With additive manufacturing techniques such as directed energy deposition, the group is rapidly increasing the number of alloy systems explored, as they are able to alter the composition of materials during the printing process by adding or removing certain elements.
"We are also working towards intelligent manufacturing. During the metal 3D printing process, the interaction between a high-energy laser and the material only lasts for a few microseconds," said Jiahui Zhang, another doctoral candidate in the science and engineering department. "However, within this limited timeframe, multi-scale, multi-physics phenomena take place. Our main challenge is attaining data to capture these phenomena."
Zhang goes on to say, "In our research, we have successfully customized specific machine learning methods for different parts of the metal additive manufacturing lifecycle."
In the lab, high-speed infrared camera systems are integrated directly into the metal 3D printers. The team has also constructed an in-situ monitoring system based on the images taken by the printer to analyze and extract the key features of printed objects.
"With the development of computer vision, a well-trained deep learning model could automatically accomplish some basic tasks that human visual systems can do, such as classification, detection and segmentation," added Zhang.
With the persisting issue of uncertainty regarding part integrity, the team has opted to actively work to apply machine learning and computer vision to develop a fully autonomous closed loop-controlled 3D printing system that can detect and correct defects that would otherwise emerge in parts made via additive manufacturing.

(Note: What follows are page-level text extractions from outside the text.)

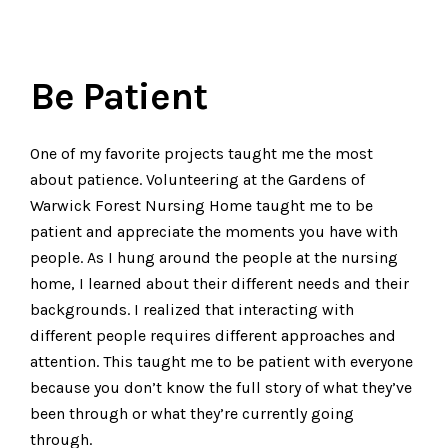
Be Patient
One of my favorite projects taught me the most
about patience. Volunteering at the Gardens of
Warwick Forest Nursing Home taught me to be
patient and appreciate the moments you have with
people. As I hung around the people at the nursing
home, I learned about their different needs and their
backgrounds. I realized that interacting with
different people requires different approaches and
attention. This taught me to be patient with everyone
because you don’t know the full story of what they’ve
been through or what they’re currently going
through.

"Implementing these systems could greatly widen the adoption of metal additive manufacturing systems in the industry," said Zou.

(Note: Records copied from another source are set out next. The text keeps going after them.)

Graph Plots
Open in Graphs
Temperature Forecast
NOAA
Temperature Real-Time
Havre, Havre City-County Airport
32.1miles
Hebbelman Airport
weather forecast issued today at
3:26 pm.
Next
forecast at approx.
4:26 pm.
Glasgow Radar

Since building up the lab's metal printing capabilities, Zou and team have established partnerships with government research laboratories, including National Research Council Canada, and many Canadian companies.
"Metal 3D printing has the potential to revolutionize manufacturing as we know it," Zou added. "With robust autonomous systems, the cost of operating these systems can be dramatically reduced, allowing metal additive manufacturing to be adopted more widely across industries worldwide. The process also reduces materials and energy waste, leading towards a more sustainable manufacturing industry."